Kansas City voters will decide whether to sell a park so Ronald McDonald House can expand
Kansas City voters will decide whether to sell Longfellow Park to a nonprofit that helps families with children undergoing medical care that hopes to expand its space to help more caregivers in need.
The Kansas City Council approved last week setting a vote that will ask voters whether to remove Longfellow Park, 502 E. 26th St., from the park system ahead of a proposal to sell the park to Ronald McDonald House Charities of Kansas City, which provides lodging and housing to families with sick children in nearby hospitals.
Ronald McDonald House, which is currently on the park site and has to turn families away due to limited space, is looking to buy the 3.4-acre park near Crown Center and expand onto it while maintaining public access to about 1.5 acres of the site.
Tami Greenberg, CEO of the local Ronald McDonald House, told The Star in an interview that the organization serves families with children fighting serious illnesses and complications: cancer, premature births, organ transplants.
“These families have just encountered what is presumably the biggest challenge of their lives with a sick child,” Greenberg said. “And Ronald McDonald House takes care of families so they can be close to their children when they’re going through medical care. And we don’t have enough room.”
There are currently 94 rooms available and they are full almost every night, Greenberg said, and nearly 700 families had to be turned away last year because the rooms were full.
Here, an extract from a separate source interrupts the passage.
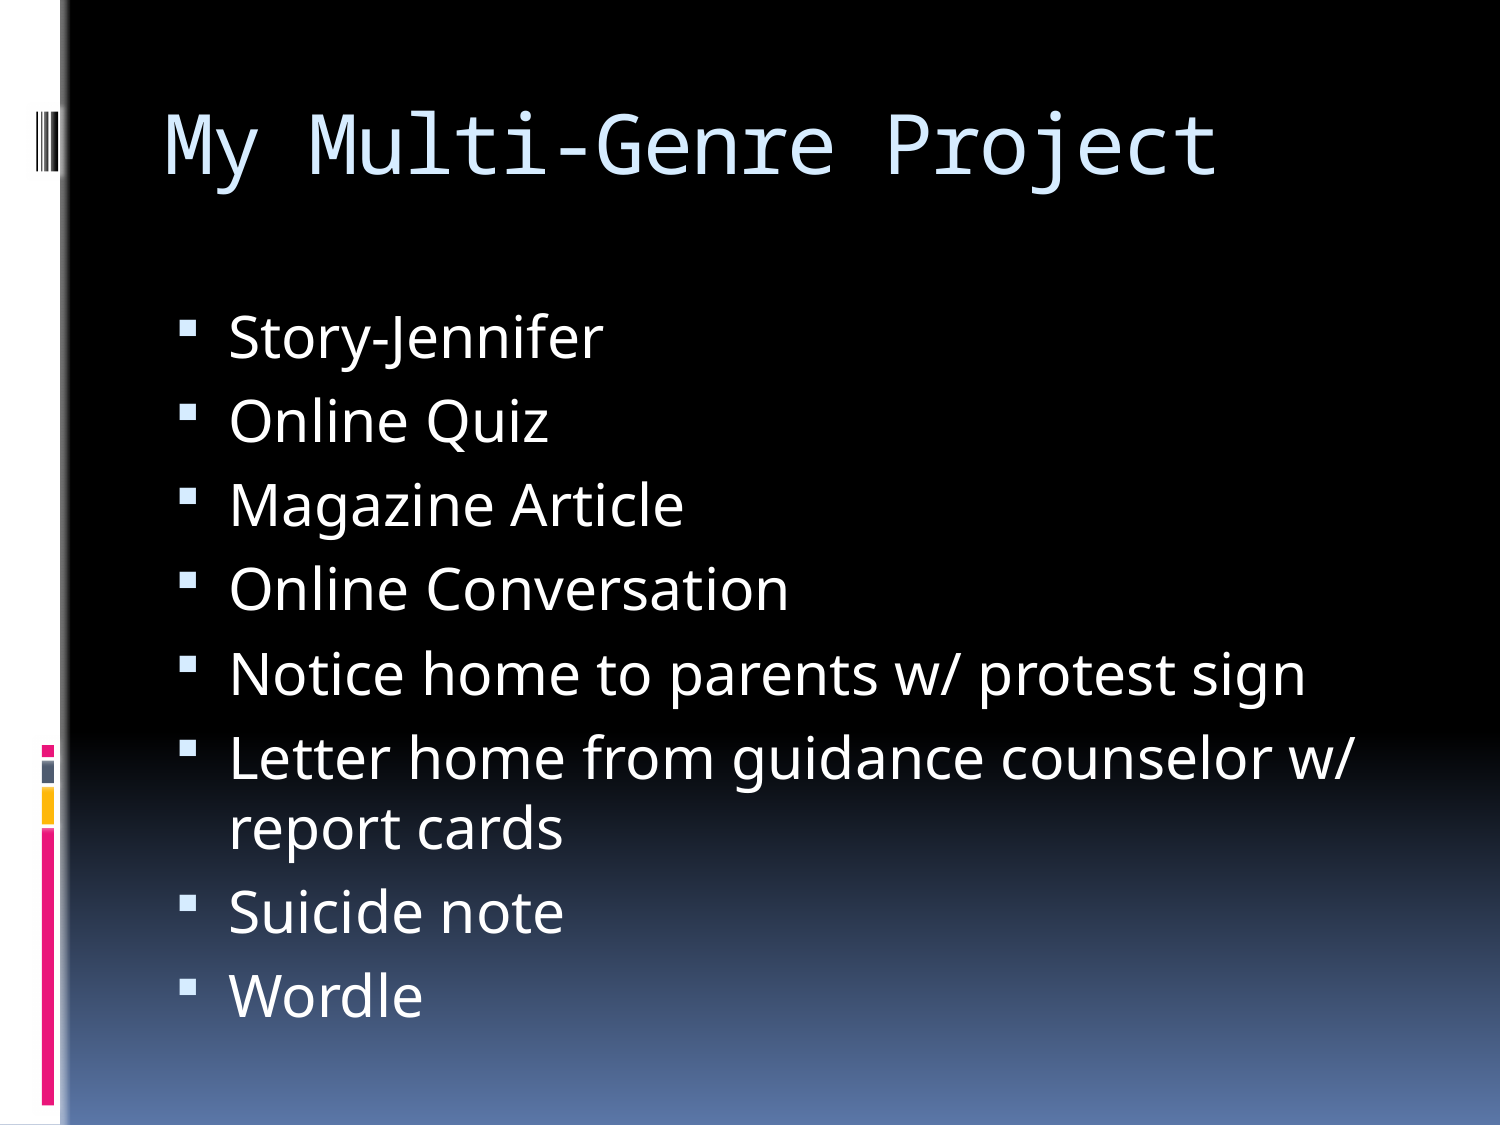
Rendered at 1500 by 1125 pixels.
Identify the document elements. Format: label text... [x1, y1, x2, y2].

Instead, she said, some families will sleep in a chair by their children in the hospital, or even delay medical care until there’s room at the Ronald McDonald House.
Others simply have to leave their children in the hospital and return home until there’s room.
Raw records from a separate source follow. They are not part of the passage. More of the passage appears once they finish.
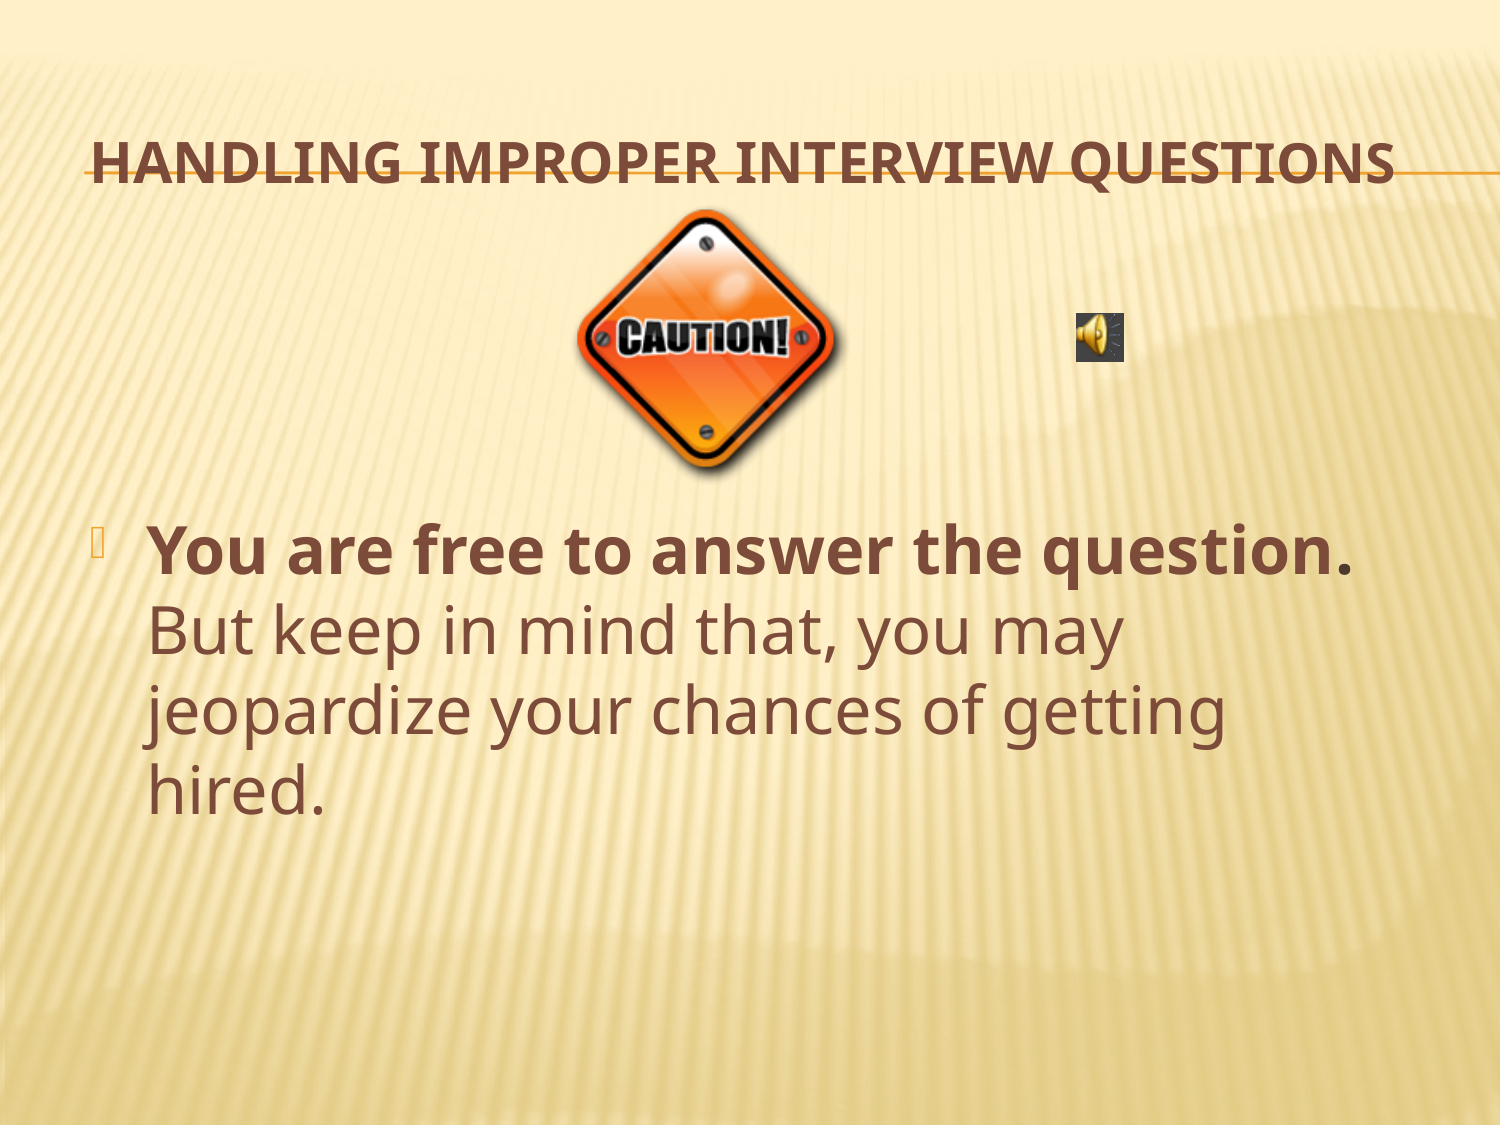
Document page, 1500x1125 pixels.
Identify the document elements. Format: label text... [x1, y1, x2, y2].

picture [1074, 312, 1126, 363]
title Handling Improper Interview Questions [75, 87, 1425, 388]
list You are free to answer the question. But keep in mind that, you may jeopardize your chances of getting hired. [75, 500, 1425, 1005]
picture [562, 199, 851, 488]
With the proposed expansion at Longfellow Park, Ronald McDonald House could add at least 40 more rooms for 134 rooms total, allowing the organization to provide space to about 1,400 more families every year. The organization is studying whether that would be enough of an expansion to solve the vacancy issue or if it may need to consider doing more.
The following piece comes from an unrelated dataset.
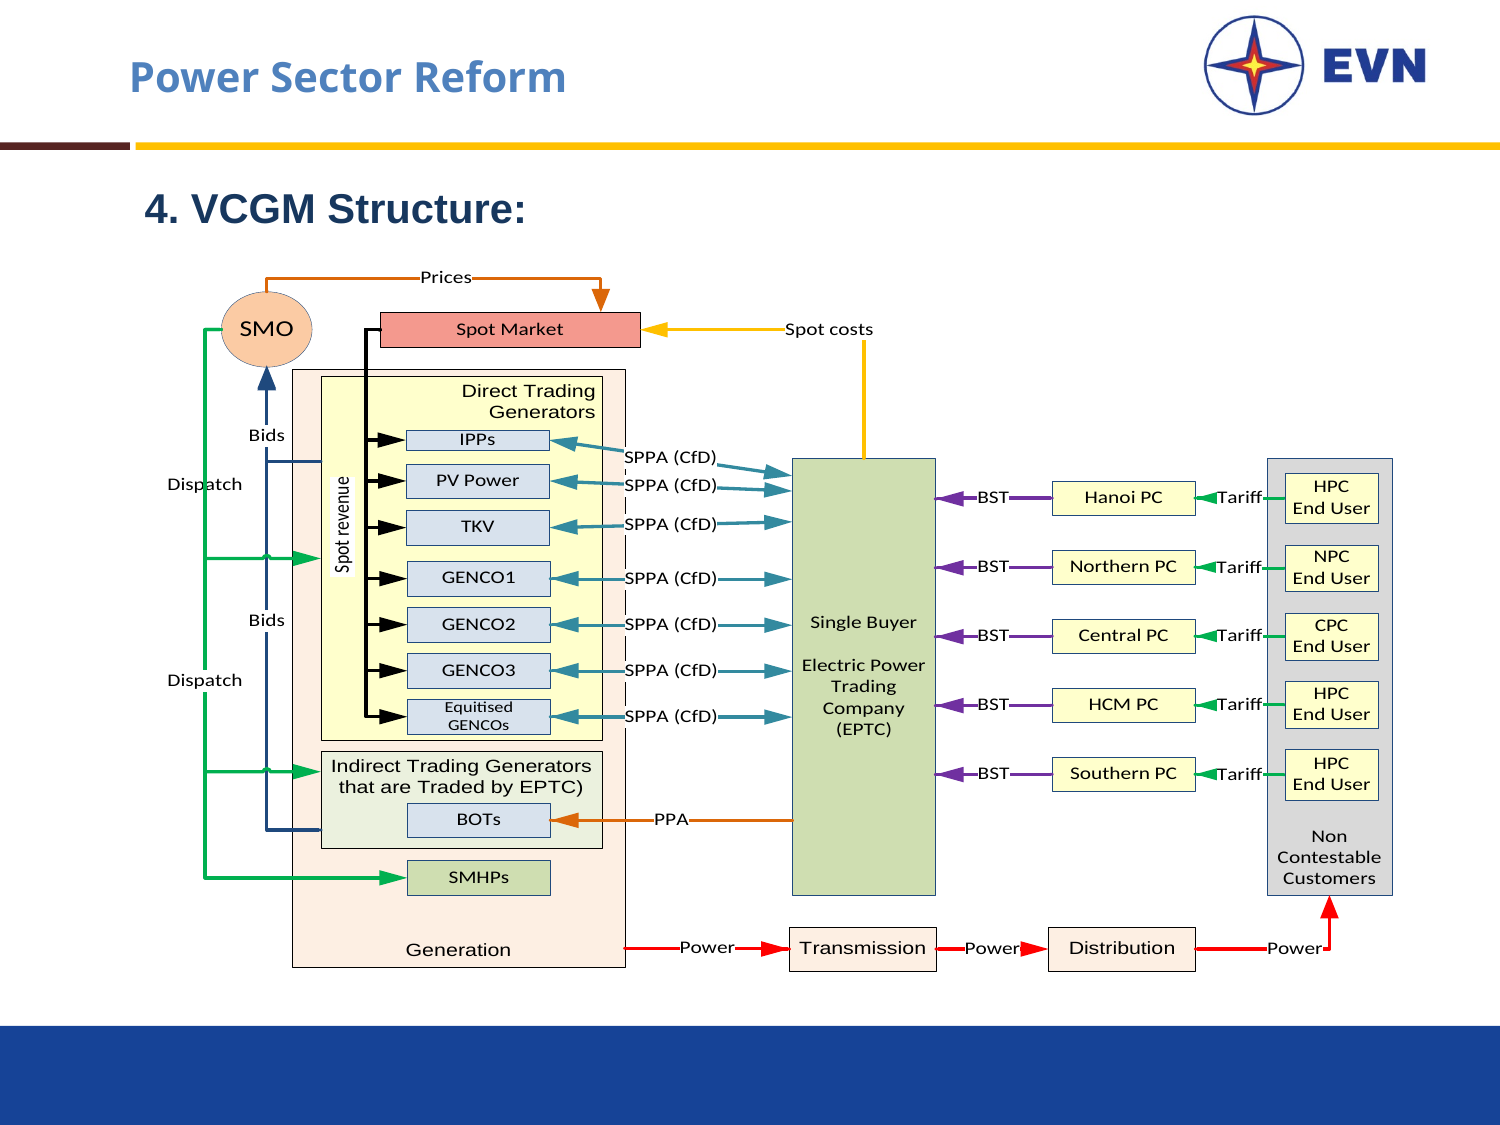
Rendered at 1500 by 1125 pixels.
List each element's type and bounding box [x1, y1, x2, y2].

The price Ronald McDonald House would pay for the city for the park is currently undecided, should the referendum pass, but Greenberg expects the price to be fair. Costs for the expansion project will come from fundraising and the construction timeline is to be determined.
The Longfellow Park vote will be April 8 in Kansas City. The ballot will also ask voters whether to approve renewing a public safety sales tax for 20 years to cover the costs of building a new municipal rehabilitation and detention center alongside other construction, operational and maintenance needs for law enforcement and emergency service providers.